*Problem requirements*
Going line by line through the data below, how many lines contain the word "anchor"? Give only the number.

*Exercise material*
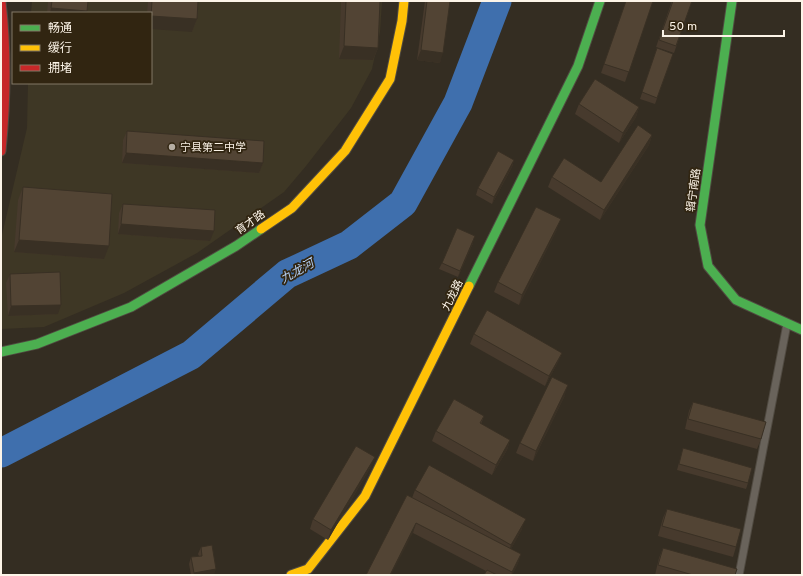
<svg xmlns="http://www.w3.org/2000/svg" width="803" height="576" viewBox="0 0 803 576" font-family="Overpass,'Noto Sans SC',sans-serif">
<rect width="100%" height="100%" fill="#342d22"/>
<polygon fill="#3e3725" points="32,1 382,1 380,32 372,69 351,108 306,166 284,192 197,253 124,293 44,327 1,329 1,239 27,128 28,83 151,83 151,13 31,13"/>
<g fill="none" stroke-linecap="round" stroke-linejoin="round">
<polyline stroke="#3f6fad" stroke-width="29" points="1,453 191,355 287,274 349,245 403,203 458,103 497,1"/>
<defs>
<polyline id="lane" points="739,575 787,324"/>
<g id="fast">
<polyline points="732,1 700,225 708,266 736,300 802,330"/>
<polyline points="469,286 578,66 600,1"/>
<polyline points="1,352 37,344 131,307 236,246 261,229"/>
</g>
<g id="slow">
<polyline points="261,229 292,208 345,151 390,79 402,21 404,1"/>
<polyline points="291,575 308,569 365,496 469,286"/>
</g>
<path id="jam" d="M1 2C7 52 6 101 1 151"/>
</defs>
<use href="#lane" stroke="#504a41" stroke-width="9"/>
<use href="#fast" stroke="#504a41" stroke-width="11"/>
<use href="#slow" stroke="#504a41" stroke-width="11"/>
<use href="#jam" stroke="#504a41" stroke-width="11"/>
<use href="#lane" stroke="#69635b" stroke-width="7"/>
<use href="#fast" stroke="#4caf50" stroke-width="9"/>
<use href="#slow" stroke="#ffc107" stroke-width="9"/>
<use href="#jam" stroke="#c62828" stroke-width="9"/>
</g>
<g fill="#473a2d">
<polygon points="48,1 88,1 87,13 47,13"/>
<polygon points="148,1 198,1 197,19 192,32 151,13 147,13"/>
<polygon points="341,1 380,1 378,48 373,60 339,59"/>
<polygon points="425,1 450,1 440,63 417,60"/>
<polygon points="626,1 653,1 625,82 601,73"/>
<polygon points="672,1 692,1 674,53 656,47"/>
<polygon points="657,48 673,54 655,104 640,99"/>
<polygon points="579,104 639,107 636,117 619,143 575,114"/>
<polygon points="127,131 263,163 259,173 122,163 123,140"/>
<polygon points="652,135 649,145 600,220 548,187 552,177 601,182"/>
<polygon points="514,160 512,167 492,204 476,195 478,188"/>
<polygon points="23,187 104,259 14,252 18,200"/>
<polygon points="123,204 210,241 118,234 119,213"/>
<polygon points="557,229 519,305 494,292 498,282"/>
<polygon points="473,243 458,277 439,269 442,263"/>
<polygon points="10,274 58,314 8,316 6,283"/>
<polygon points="474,334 562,353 558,362 545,386 470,344"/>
<polygon points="565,395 533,461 516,453 520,443"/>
<polygon points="693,402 761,439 757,449 685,429 689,411"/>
<polygon points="484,416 481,424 510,440 507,450 492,475 432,441 436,431"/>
<polygon points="683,448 748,483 746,489 677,470"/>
<polygon points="371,466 328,540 310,529 313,519"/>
<polygon points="415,490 522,529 511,549 521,554 518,563 512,575 484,575 486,571 413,533 412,498"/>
<polygon points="667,509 736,547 733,557 658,536 663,518"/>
<polygon points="201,547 214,575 191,575 189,564 191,557 199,556 198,554"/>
<polygon points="663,548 735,575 655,575 659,558"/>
</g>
<g fill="#393024">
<polygon points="51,8 87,11 87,13 50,13"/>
<polygon points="151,16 197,19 192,32 151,29"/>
<polygon points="344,46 378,48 373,60 339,59"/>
<polygon points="421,50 443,53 440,63 417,60"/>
<polygon points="639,107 636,117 619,143 623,133"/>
<polygon points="652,135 649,145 600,220 604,210"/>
<polygon points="126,153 263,163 259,173 122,163"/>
<polygon points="514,160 512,167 492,204 494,197"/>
<polygon points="561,219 557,229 519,305 522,295"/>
<polygon points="121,224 214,231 210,241 118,234"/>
<polygon points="475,236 473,243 458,277 460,271"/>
<polygon points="19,240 109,246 104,259 14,252"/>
<polygon points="61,305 58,314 8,316 11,306"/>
<polygon points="562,353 558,362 545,386 549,376"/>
<polygon points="568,385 565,395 533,461 536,451"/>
<polygon points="510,440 507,450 492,475 496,465"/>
<polygon points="375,457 371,466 328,540 331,530"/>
<polygon points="526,519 522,529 508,555 511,545"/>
<polygon points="416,523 413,533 391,575 390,575"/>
<polygon points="521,554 518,563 512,575 511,575"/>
<polygon points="216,569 214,575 193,575 194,573"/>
</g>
<g fill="#524434" stroke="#393024">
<polygon points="52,1 88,1 87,11 51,8"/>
<polygon points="152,1 198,1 197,19 151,16"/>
<polygon points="346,1 380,1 378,48 344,46"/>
<polygon points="427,1 450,1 443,53 421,50"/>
<polygon points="626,1 653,1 629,72 604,64"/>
<polygon points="673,1 692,1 676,46 659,40"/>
<polygon points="657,48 673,54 657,98 642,92"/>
<polygon points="595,79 639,107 623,133 579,104"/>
<polygon points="638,125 652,135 604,210 552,177 564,158 601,182"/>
<polygon points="127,131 264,141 263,163 126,153"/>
<polygon points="498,151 514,160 494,197 478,188"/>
<polygon points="23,187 112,194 109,246 19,240"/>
<polygon points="123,204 215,210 214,231 121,224"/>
<polygon points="536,207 561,219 522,295 498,282"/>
<polygon points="457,228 475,236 460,271 442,263"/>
<polygon points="60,272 61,305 11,306 10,274"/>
<polygon points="487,310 562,353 549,376 474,334"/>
<polygon points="552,377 568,385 536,451 520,443"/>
<polygon points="454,399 484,416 480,423 510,440 496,465 436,431"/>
<polygon points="693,402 766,422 761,439 688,419"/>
<polygon points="356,446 375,457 331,530 313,519"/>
<polygon points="683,448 752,468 748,483 679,464"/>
<polygon points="429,465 526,519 511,545 415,490"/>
<polygon points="407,495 521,554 512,572 416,523 390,575 366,575"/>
<polygon points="667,509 741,529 736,547 662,526"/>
<polygon points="212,545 216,569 194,573 191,557 202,556 201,547"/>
<polygon points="663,548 737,569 735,575 693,575 658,565"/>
<polygon points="487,570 497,575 484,575"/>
</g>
<circle fill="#b6aea3" stroke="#312511" stroke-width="1.5" cx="172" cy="147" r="4"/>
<g text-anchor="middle" stroke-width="3.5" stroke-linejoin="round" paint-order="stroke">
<g font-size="11" fill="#fcf4e8" stroke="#312511" text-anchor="start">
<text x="180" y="151">宁县第二中学</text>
</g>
<g font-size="11" fill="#fcf4e8" stroke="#312511">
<text transform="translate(693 190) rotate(-82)" y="4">辑宁南路</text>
<text transform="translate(250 222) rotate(-35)" y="4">育才路</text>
<text transform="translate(452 295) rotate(-64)" y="4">九龙路</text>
</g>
<g font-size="12" font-style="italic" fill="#b6d2f7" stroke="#312511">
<text transform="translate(297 271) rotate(-29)" y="4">九龙河</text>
</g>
</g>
<rect width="803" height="576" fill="none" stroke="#fcf4e8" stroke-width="4"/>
<rect x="12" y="12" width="140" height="72" fill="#312511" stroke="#827867"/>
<rect x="20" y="25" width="20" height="6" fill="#4caf50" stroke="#827867"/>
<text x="48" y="32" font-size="12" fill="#fcf4e8">畅通</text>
<rect x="20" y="45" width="20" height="6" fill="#ffc107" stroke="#827867"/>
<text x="48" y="52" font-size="12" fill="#fcf4e8">缓行</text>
<rect x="20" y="65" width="20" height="6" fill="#c62828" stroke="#827867"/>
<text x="48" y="72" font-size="12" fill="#fcf4e8">拥堵</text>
<path d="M663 30v6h121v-6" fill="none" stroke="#fcf4e8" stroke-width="2"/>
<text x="669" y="30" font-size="12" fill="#fcf4e8" stroke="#312511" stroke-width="3" paint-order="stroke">50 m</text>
</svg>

*Response to this task*
2